At the outset of the dispute, “about half” of the 253 workers were in the newsroom – reporters, copy editors and others, he said. “Maybe 10 or a dozen” have since retired or quit for other jobs. Equivalent figures for the office-worker component weren’t available.

The new tabloid, expected to appear every Thursday, will start at 48 pages with a “minimum” press run of 50,000 – offering a considerably broader variety of content than ruefrontenac.com, Bousquet said Saturday.

Special investigative features, analysis and columns will augment news, sports, business and culture coverage, he added.

The paper will be distributed at newsstands across the Montreal region, from St. Jérôme north of Montreal Island to St. Jean sur Richelieu to the south, he said, and in person at street corners by locked-out workers bringing attention to the dispute, “especially in central Montreal.”

Exactly like ruefrontenac.com, Bousquet said, “it’s a pressure tactic” – but, equally, he added, the paper will provide and maintain “the level of journalistic credibility and rigour we’ve established with ruefrontenac.com.”

The website pulls in “more than 300,000 unique visitors” monthly – a majority in the 25-44 age bracket, “mostly males,” he said. The site each month serves up “more than 2.2 million page views,” he added.

Just like the website, Bousquet added, Rue Frontenac on newsprint will be designed to cover its non-labour operating and production costs through a combination of advertising revenues and contributions.
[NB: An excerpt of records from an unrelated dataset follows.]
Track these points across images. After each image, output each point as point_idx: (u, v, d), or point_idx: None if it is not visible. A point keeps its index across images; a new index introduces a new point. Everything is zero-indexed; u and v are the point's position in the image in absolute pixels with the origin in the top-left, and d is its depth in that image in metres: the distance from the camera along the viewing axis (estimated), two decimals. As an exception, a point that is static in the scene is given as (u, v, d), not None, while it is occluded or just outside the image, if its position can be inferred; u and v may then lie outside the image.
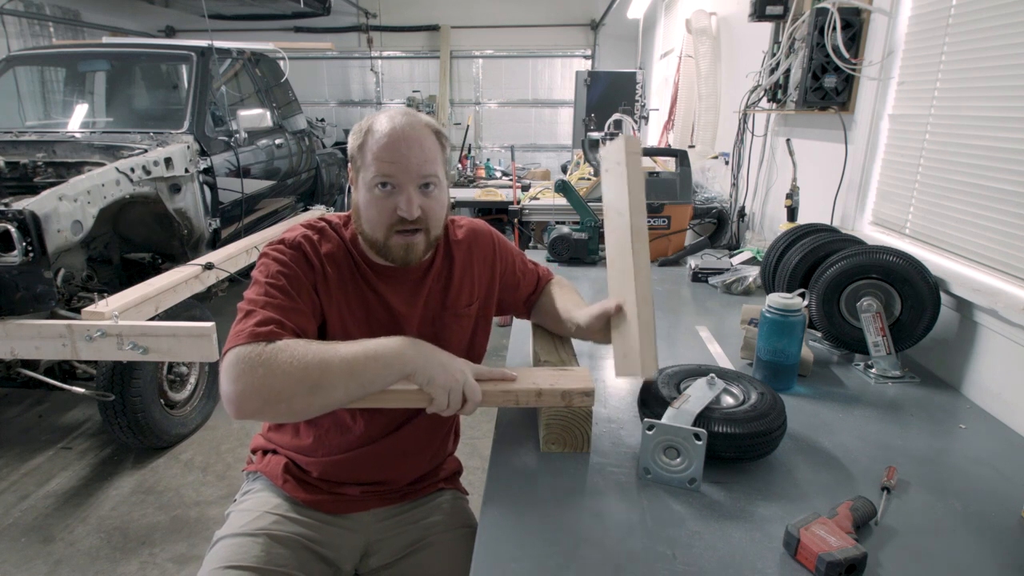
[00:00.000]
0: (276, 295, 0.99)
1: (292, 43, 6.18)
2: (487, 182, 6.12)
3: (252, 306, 0.97)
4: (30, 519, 2.28)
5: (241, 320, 0.95)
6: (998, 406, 1.19)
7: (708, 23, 3.33)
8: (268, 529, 1.10)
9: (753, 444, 0.97)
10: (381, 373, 0.93)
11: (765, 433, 0.97)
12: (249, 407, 0.88)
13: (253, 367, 0.88)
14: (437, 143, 1.06)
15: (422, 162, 1.02)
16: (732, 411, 1.00)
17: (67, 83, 3.81)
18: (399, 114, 1.05)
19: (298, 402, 0.89)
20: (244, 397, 0.88)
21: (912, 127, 1.61)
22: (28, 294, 2.22)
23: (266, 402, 0.88)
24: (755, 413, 0.99)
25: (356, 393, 0.93)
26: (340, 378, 0.90)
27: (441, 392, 0.94)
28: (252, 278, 1.03)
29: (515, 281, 1.29)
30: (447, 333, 1.16)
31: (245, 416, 0.89)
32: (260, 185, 3.92)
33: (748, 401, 1.03)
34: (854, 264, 1.33)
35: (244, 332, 0.92)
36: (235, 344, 0.91)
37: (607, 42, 7.60)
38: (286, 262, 1.02)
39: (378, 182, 1.01)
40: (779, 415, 1.00)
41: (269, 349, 0.90)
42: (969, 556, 0.81)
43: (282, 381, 0.88)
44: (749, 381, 1.09)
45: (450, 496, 1.26)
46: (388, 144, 1.01)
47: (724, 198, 2.80)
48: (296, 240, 1.05)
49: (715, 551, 0.80)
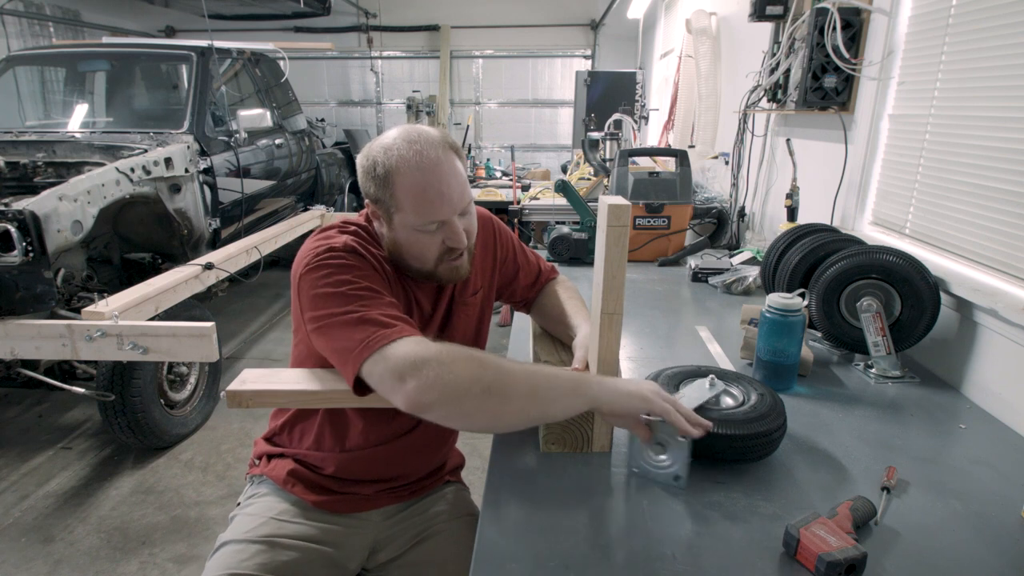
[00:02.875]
0: (370, 296, 0.94)
1: (292, 43, 6.19)
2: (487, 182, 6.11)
3: (356, 312, 0.90)
4: (30, 519, 2.28)
5: (357, 327, 0.89)
6: (998, 406, 1.19)
7: (708, 23, 3.33)
8: (273, 535, 1.10)
9: (752, 446, 0.96)
10: (564, 396, 0.88)
11: (764, 435, 0.96)
12: (427, 399, 0.83)
13: (424, 361, 0.83)
14: (458, 158, 1.03)
15: (461, 193, 1.00)
16: (731, 412, 0.99)
17: (67, 83, 3.81)
18: (417, 143, 0.98)
19: (470, 403, 0.84)
20: (422, 390, 0.82)
21: (912, 127, 1.61)
22: (28, 294, 2.22)
23: (444, 395, 0.83)
24: (755, 414, 0.98)
25: (533, 410, 0.88)
26: (519, 387, 0.86)
27: (661, 402, 0.89)
28: (315, 296, 0.95)
29: (514, 269, 1.29)
30: (456, 322, 1.17)
31: (420, 410, 0.84)
32: (260, 185, 3.92)
33: (748, 402, 1.02)
34: (854, 264, 1.33)
35: (376, 336, 0.86)
36: (377, 348, 0.86)
37: (607, 42, 7.61)
38: (352, 265, 0.98)
39: (425, 228, 1.00)
40: (779, 416, 0.99)
41: (431, 345, 0.85)
42: (969, 556, 0.81)
43: (462, 374, 0.83)
44: (749, 382, 1.08)
45: (454, 488, 1.28)
46: (426, 187, 0.97)
47: (724, 198, 2.80)
48: (348, 244, 1.00)
49: (715, 551, 0.80)
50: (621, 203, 0.89)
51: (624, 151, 2.49)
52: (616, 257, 0.91)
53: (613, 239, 0.90)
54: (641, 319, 1.69)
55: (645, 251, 2.32)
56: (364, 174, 1.02)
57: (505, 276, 1.28)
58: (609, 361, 0.97)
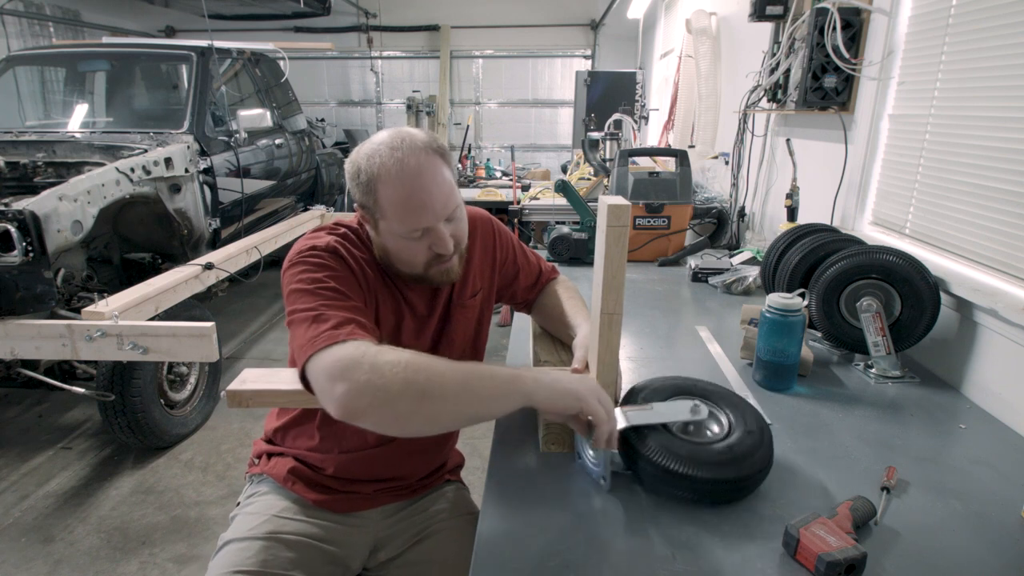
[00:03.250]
0: (334, 297, 0.93)
1: (292, 43, 6.19)
2: (487, 182, 6.12)
3: (317, 310, 0.90)
4: (30, 519, 2.28)
5: (311, 325, 0.88)
6: (998, 406, 1.19)
7: (708, 23, 3.33)
8: (275, 533, 1.10)
9: (717, 490, 0.86)
10: (499, 395, 0.86)
11: (733, 482, 0.86)
12: (357, 406, 0.80)
13: (357, 364, 0.81)
14: (444, 163, 1.01)
15: (445, 200, 0.99)
16: (703, 447, 0.89)
17: (67, 83, 3.81)
18: (399, 149, 0.97)
19: (404, 406, 0.81)
20: (351, 395, 0.80)
21: (912, 127, 1.61)
22: (28, 294, 2.22)
23: (373, 401, 0.80)
24: (728, 455, 0.87)
25: (468, 410, 0.85)
26: (452, 388, 0.83)
27: (595, 403, 0.88)
28: (289, 292, 0.96)
29: (514, 270, 1.29)
30: (455, 325, 1.17)
31: (351, 417, 0.82)
32: (260, 185, 3.92)
33: (731, 436, 0.91)
34: (854, 264, 1.33)
35: (324, 335, 0.86)
36: (321, 347, 0.85)
37: (607, 42, 7.61)
38: (328, 264, 0.98)
39: (410, 236, 0.99)
40: (757, 461, 0.88)
41: (369, 348, 0.84)
42: (969, 556, 0.81)
43: (389, 380, 0.80)
44: (743, 411, 0.97)
45: (453, 487, 1.28)
46: (407, 196, 0.96)
47: (724, 198, 2.80)
48: (330, 245, 1.01)
49: (715, 551, 0.80)
50: (621, 203, 0.89)
51: (624, 151, 2.49)
52: (616, 257, 0.91)
53: (613, 239, 0.90)
54: (641, 319, 1.69)
55: (645, 251, 2.32)
56: (350, 180, 1.02)
57: (505, 277, 1.28)
58: (609, 361, 0.97)
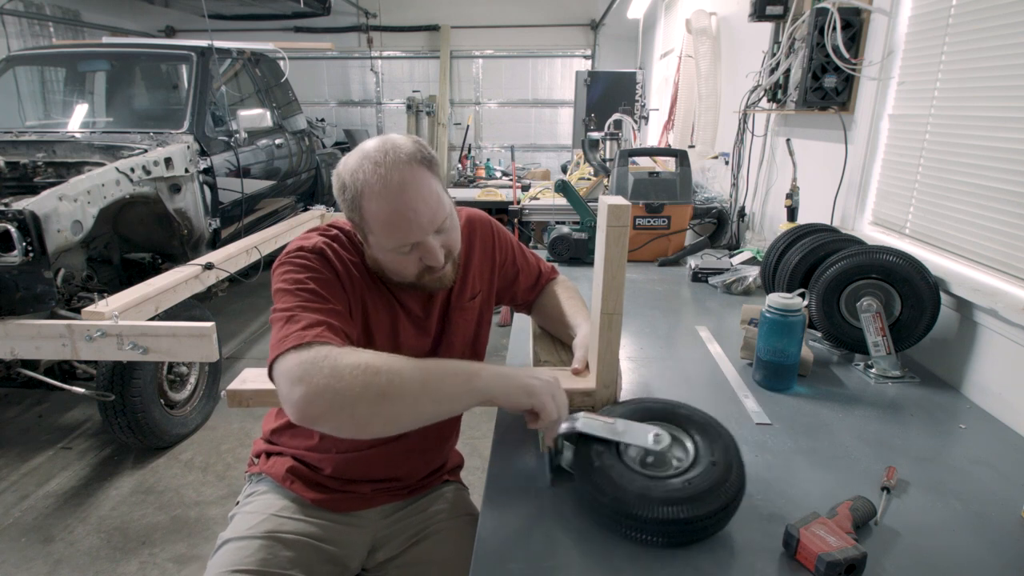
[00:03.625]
0: (311, 299, 0.94)
1: (292, 43, 6.19)
2: (487, 182, 6.13)
3: (292, 311, 0.91)
4: (30, 519, 2.28)
5: (284, 325, 0.89)
6: (998, 406, 1.19)
7: (708, 23, 3.33)
8: (274, 531, 1.10)
9: (664, 531, 0.77)
10: (458, 393, 0.86)
11: (684, 523, 0.76)
12: (314, 410, 0.81)
13: (317, 368, 0.81)
14: (431, 173, 0.98)
15: (432, 214, 0.97)
16: (657, 481, 0.81)
17: (67, 83, 3.81)
18: (382, 164, 0.94)
19: (363, 408, 0.81)
20: (308, 400, 0.80)
21: (912, 127, 1.61)
22: (28, 294, 2.22)
23: (331, 406, 0.80)
24: (682, 493, 0.78)
25: (427, 409, 0.85)
26: (411, 387, 0.83)
27: (547, 399, 0.87)
28: (274, 291, 0.97)
29: (514, 272, 1.28)
30: (453, 328, 1.16)
31: (309, 421, 0.82)
32: (260, 185, 3.92)
33: (694, 469, 0.82)
34: (854, 264, 1.33)
35: (292, 336, 0.86)
36: (287, 348, 0.85)
37: (607, 42, 7.61)
38: (311, 266, 0.98)
39: (399, 251, 0.98)
40: (718, 499, 0.77)
41: (331, 351, 0.83)
42: (969, 556, 0.81)
43: (348, 384, 0.80)
44: (714, 439, 0.87)
45: (452, 488, 1.28)
46: (392, 213, 0.94)
47: (724, 198, 2.80)
48: (317, 246, 1.01)
49: (715, 551, 0.80)
50: (621, 203, 0.89)
51: (624, 151, 2.49)
52: (616, 257, 0.91)
53: (613, 239, 0.90)
54: (641, 319, 1.69)
55: (645, 251, 2.32)
56: (336, 194, 1.00)
57: (505, 279, 1.27)
58: (609, 361, 0.97)
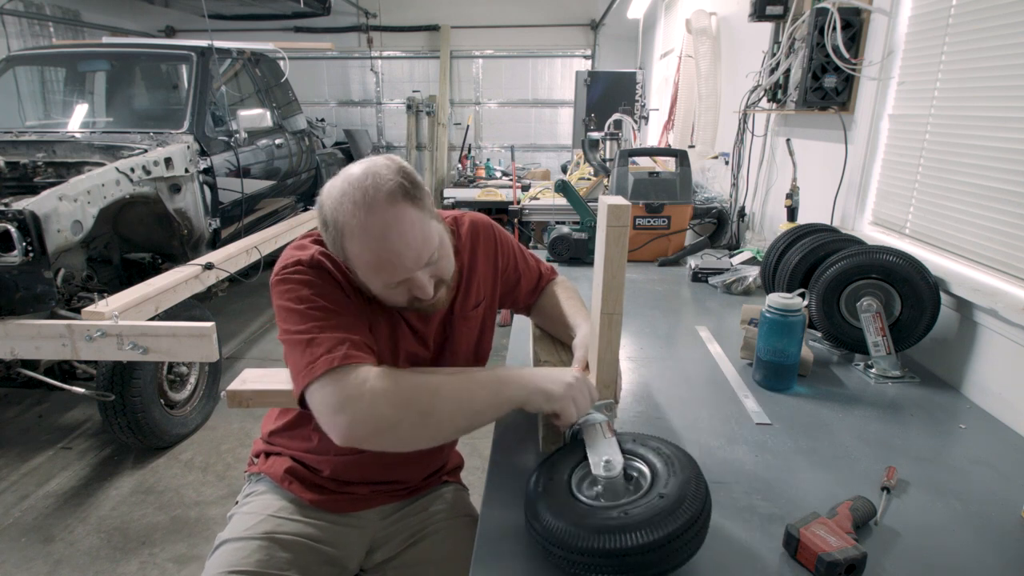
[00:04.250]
0: (325, 317, 0.93)
1: (292, 43, 6.18)
2: (487, 182, 6.13)
3: (308, 333, 0.90)
4: (30, 519, 2.28)
5: (307, 349, 0.89)
6: (998, 406, 1.19)
7: (708, 23, 3.33)
8: (272, 532, 1.09)
9: (593, 564, 0.70)
10: (489, 405, 0.90)
11: (611, 555, 0.69)
12: (358, 435, 0.84)
13: (357, 394, 0.84)
14: (414, 207, 0.93)
15: (417, 254, 0.93)
16: (590, 509, 0.76)
17: (67, 83, 3.81)
18: (362, 205, 0.89)
19: (406, 430, 0.86)
20: (353, 427, 0.84)
21: (912, 127, 1.61)
22: (28, 294, 2.22)
23: (375, 431, 0.85)
24: (616, 522, 0.71)
25: (464, 423, 0.90)
26: (448, 406, 0.88)
27: (567, 404, 0.90)
28: (279, 308, 0.96)
29: (516, 277, 1.27)
30: (457, 337, 1.15)
31: (354, 444, 0.85)
32: (260, 185, 3.92)
33: (632, 503, 0.74)
34: (854, 264, 1.33)
35: (320, 361, 0.87)
36: (319, 374, 0.86)
37: (607, 42, 7.60)
38: (313, 281, 0.96)
39: (387, 287, 0.97)
40: (652, 533, 0.69)
41: (366, 374, 0.86)
42: (969, 556, 0.81)
43: (390, 407, 0.84)
44: (673, 464, 0.80)
45: (452, 488, 1.28)
46: (376, 257, 0.92)
47: (724, 198, 2.80)
48: (315, 259, 0.98)
49: (715, 551, 0.80)
50: (621, 203, 0.89)
51: (624, 151, 2.49)
52: (616, 257, 0.91)
53: (613, 239, 0.90)
54: (641, 319, 1.69)
55: (645, 251, 2.32)
56: (319, 228, 0.98)
57: (507, 284, 1.26)
58: (609, 361, 0.97)
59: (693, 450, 1.05)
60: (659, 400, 1.23)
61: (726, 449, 1.05)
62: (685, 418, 1.16)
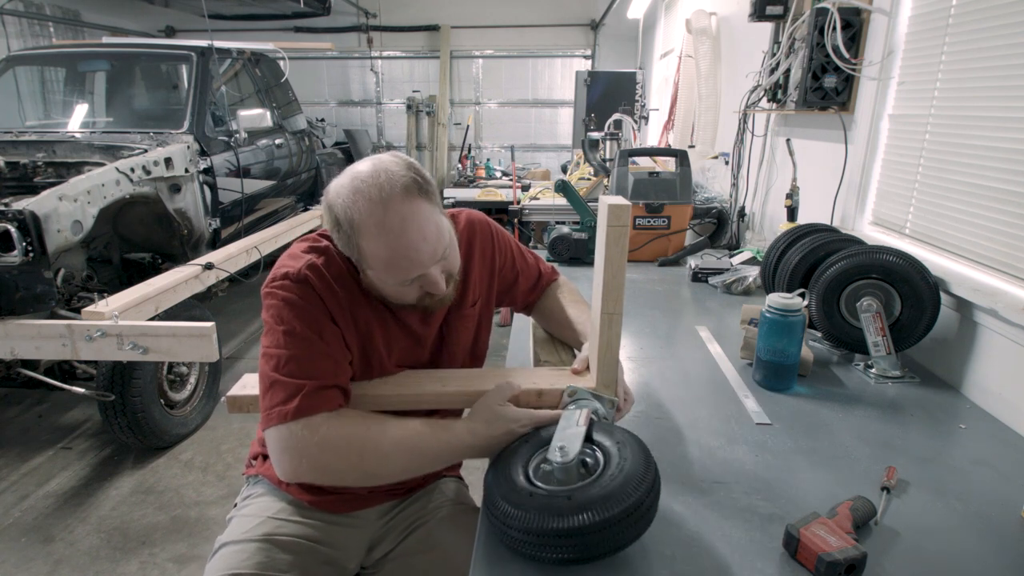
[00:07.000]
0: (297, 348, 0.93)
1: (292, 43, 6.18)
2: (487, 182, 6.13)
3: (275, 370, 0.92)
4: (30, 519, 2.28)
5: (265, 393, 0.93)
6: (998, 406, 1.19)
7: (708, 23, 3.33)
8: (271, 534, 1.09)
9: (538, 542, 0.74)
10: (439, 460, 0.95)
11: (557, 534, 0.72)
12: (302, 478, 0.91)
13: (306, 447, 0.88)
14: (428, 201, 0.94)
15: (433, 249, 0.94)
16: (537, 492, 0.79)
17: (67, 83, 3.81)
18: (378, 202, 0.89)
19: (351, 479, 0.94)
20: (299, 473, 0.90)
21: (912, 127, 1.61)
22: (28, 294, 2.22)
23: (321, 477, 0.92)
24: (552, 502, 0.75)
25: (415, 472, 0.96)
26: (399, 462, 0.92)
27: (524, 429, 0.94)
28: (265, 322, 0.97)
29: (514, 275, 1.27)
30: (454, 336, 1.15)
31: (297, 482, 0.95)
32: (260, 185, 3.92)
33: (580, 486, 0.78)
34: (854, 264, 1.33)
35: (273, 412, 0.90)
36: (276, 423, 0.90)
37: (607, 42, 7.60)
38: (296, 301, 0.95)
39: (400, 284, 0.97)
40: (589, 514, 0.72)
41: (319, 430, 0.89)
42: (969, 556, 0.81)
43: (336, 463, 0.90)
44: (622, 449, 0.82)
45: (452, 481, 1.28)
46: (393, 255, 0.91)
47: (724, 198, 2.80)
48: (301, 274, 0.96)
49: (715, 551, 0.80)
50: (621, 203, 0.89)
51: (624, 151, 2.49)
52: (616, 257, 0.91)
53: (613, 239, 0.90)
54: (641, 319, 1.69)
55: (645, 251, 2.32)
56: (328, 227, 0.96)
57: (504, 282, 1.25)
58: (609, 361, 0.97)
59: (693, 450, 1.05)
60: (659, 400, 1.23)
61: (726, 449, 1.05)
62: (685, 418, 1.16)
The Canadian Auto Workers union recently contributed $25,000 to the battle, recognizing that “it crosses traditional union lines,” Bousquet said.

The support by the broader labour movement has been “very good, very encouraging,” he added.

The website “is doing better than break-even,” Bousquet said.

The same approach is planned for the new tabloid.

Bousquet wouldn’t specify the size of the website’s surplus.

Conventional wages aren’t part of the equation, for either the website or the planned newspaper.

That’s because since the start of the dispute, union members have been getting lockout pay amounting to 76 per cent of their usual after-tax income, furnished by various union strike funds.

Because such income is tax-free, “we have in effect each been losing about one-quarter of our purchasing power” for the duration, Bousquet said.

Meanwhile, with the lockout approaching its 20th month, an agreement by both sides not to provide details of negotiations remains in effect.

Jean Poirier, the mediator named in early August by the Quebec Labour Department, “is meeting with both parties.” That’s as far as Bousquet would go.